## EXERCISE TEXT
"Wild Things" is a song recorded by Canadian singer-songwriter Alessia Cara for her debut studio album, Know-It-All (2015). It was released to digital retailers on October 27, 2015, as a promotional single before being sent to contemporary hit radio on February 2, 2016, as the album's second official single. The song was written by Alessia Caracciolo, Coleridge Tillman, Thabiso "Tab" Nkhereanye, and James Ho, and was produced by the latter. Official remixes were commissioned in the spring of 2016 and were released on an extended play on May 13, 2016, one of which features a guest verse from American rapper G-Eazy.

Since its release, "Wild Things" has charted at number fifty on the US Billboard Hot 100 and has also attained top-forty peaks in multiple territories including Australia, Canada, and New Zealand. In Cara's native Canada, the song peaked at number 14, five positions higher than her highly successful debut, "Here". The song has been certified Gold by ARIA, 2× Platinum by the RIAA, while being certified Platinum by RMNZ.

Production
"Wild Things" was recorded in Los Angeles in December 2014; the inspiration for the song came about after a conversation between Cara and her A&R Thabiso Nkhereanye, regarding some hats that bore a message that Cara disapproved of.

Critical reception

Mike Wass of Idolator called it "Another fiery celebration of outsiders." Rolling Stones Brittany Spanos labeled it "anthemic" and a "celebration of youth", saying "[Wild Things] follows in the vein of the anti-cool kid stance on 'Here.' Unlike her debut single, however, Cara goes for more straight-up pop on the more fast-paced, percussive tune." Jessie Morris of Complex stated that the song is "another infectious and insightful coming-of-age track."

## WORK TASK A
According to the text about the song "Wild Things," where and when was the song recorded?
## WORK TASK B
Pick up the text about the song "Wild Things" after its last sentence and carry it on.

## INPUT DATA
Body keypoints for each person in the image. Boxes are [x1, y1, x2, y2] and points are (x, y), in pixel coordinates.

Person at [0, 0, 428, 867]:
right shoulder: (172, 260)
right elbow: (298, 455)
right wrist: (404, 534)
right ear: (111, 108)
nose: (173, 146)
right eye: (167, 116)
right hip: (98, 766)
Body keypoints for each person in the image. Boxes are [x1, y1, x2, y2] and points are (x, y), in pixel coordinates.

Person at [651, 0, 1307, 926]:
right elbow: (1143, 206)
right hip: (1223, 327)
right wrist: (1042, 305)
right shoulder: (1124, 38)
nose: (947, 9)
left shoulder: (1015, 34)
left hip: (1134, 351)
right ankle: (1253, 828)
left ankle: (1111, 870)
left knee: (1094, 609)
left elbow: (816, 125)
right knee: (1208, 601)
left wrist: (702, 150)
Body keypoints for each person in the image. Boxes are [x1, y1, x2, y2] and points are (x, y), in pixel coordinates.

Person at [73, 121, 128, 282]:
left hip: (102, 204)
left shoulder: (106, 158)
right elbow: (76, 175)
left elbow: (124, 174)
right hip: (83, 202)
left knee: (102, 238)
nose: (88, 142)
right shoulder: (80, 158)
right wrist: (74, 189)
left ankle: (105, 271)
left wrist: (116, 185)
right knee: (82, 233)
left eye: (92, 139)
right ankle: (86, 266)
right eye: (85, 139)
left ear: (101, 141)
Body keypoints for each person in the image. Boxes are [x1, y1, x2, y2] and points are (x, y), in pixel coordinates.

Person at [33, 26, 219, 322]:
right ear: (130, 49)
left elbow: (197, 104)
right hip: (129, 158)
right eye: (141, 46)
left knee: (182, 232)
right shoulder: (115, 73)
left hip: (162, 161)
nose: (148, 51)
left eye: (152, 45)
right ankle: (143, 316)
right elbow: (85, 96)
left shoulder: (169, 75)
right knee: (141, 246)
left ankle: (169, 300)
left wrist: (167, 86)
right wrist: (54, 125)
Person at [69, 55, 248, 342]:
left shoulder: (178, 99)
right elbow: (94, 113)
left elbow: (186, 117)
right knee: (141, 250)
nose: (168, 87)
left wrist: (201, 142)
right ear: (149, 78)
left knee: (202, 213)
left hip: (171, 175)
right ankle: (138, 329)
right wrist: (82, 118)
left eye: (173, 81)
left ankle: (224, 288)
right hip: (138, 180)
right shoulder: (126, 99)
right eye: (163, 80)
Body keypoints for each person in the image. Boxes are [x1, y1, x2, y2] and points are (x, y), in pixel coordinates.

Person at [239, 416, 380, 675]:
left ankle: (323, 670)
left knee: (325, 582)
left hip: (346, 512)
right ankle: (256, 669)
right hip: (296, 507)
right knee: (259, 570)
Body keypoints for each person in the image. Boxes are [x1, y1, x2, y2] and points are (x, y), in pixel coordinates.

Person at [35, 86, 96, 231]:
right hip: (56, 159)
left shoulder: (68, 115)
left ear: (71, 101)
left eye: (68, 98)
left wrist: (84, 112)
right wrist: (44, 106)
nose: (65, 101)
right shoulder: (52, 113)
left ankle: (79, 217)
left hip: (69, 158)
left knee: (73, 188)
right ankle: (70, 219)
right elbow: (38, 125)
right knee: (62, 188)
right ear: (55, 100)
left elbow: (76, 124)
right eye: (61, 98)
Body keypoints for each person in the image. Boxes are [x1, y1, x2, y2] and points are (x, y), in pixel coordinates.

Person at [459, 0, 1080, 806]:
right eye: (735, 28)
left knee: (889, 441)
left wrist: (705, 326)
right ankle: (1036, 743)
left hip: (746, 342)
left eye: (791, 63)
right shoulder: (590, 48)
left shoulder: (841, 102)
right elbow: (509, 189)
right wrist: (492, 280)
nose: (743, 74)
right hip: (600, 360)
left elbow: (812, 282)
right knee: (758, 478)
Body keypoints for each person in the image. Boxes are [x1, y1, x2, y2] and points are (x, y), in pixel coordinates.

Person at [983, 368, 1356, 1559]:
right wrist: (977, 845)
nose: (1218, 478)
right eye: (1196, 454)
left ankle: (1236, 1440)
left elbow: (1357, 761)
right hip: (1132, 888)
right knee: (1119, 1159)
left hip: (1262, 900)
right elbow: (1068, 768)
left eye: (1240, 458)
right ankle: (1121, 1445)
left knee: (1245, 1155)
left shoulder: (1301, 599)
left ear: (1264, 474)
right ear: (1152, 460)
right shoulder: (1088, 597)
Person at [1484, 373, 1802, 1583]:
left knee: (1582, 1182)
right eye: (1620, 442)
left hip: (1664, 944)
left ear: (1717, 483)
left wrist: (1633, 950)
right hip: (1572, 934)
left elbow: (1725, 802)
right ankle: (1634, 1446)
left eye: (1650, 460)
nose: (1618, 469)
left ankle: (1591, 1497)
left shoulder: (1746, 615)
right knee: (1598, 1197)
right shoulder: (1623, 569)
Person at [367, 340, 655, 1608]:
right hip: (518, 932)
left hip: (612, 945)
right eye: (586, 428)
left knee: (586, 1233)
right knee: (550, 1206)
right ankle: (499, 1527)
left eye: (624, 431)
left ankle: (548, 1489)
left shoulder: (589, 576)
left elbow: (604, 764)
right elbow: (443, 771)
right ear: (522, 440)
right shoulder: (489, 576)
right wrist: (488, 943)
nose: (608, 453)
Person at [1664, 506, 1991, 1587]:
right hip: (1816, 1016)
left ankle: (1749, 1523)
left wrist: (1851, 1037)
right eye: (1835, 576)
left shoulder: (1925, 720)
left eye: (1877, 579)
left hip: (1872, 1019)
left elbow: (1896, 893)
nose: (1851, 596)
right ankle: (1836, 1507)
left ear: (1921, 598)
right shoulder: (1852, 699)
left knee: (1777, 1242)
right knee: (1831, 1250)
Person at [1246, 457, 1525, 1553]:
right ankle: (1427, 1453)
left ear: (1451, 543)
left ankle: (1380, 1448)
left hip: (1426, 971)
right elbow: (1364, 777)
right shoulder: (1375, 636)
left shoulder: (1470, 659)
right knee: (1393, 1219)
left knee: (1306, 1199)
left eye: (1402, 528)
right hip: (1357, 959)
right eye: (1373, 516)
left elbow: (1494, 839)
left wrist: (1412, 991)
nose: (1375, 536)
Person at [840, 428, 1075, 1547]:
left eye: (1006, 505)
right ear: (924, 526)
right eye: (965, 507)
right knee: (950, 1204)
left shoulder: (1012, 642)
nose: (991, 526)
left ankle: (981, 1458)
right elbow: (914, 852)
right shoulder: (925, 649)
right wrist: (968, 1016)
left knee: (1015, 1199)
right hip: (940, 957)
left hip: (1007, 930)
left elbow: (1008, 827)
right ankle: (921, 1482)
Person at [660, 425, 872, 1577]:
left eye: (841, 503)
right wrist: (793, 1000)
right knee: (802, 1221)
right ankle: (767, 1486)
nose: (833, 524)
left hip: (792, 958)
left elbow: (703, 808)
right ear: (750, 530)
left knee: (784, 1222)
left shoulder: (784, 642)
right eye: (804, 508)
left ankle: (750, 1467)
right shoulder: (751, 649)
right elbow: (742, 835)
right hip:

## EXPECTED OUTPUT A
In Los Angeles in December 2014.

## EXPECTED OUTPUT B
Music video
An accompanying music video for "Wild Things" was directed by Aaron A and premiered on March 7, 2016. Opening with a monologue in which Cara describes what "wild" means to her in the song, the video features Cara and her friends exploring Brampton and the suburbs of Toronto, engaging in carefree activities such as drawing fake tattoos on one another and setting off fireworks at Cherry Beach. "To me," Cara says during the video's introductory sequence, "Where The Wild Things Are is a place that exists in our minds. It's a place of liberty and shamelessness. It can take a split second or a lifetime to find it, but once you do, you'll be free." The video was nominated for Best Pop Video on the 2016 MTV Video Music Awards.

Track listings

Charts

Weekly charts

Year-end charts

Certifications

Radio and release history

Notes

References

2015 songs
2016 singles
Alessia Cara songs
Def Jam Recordings singles
Music videos directed by Aaron A
Songs with feminist themes
Songs written by Malay (record producer)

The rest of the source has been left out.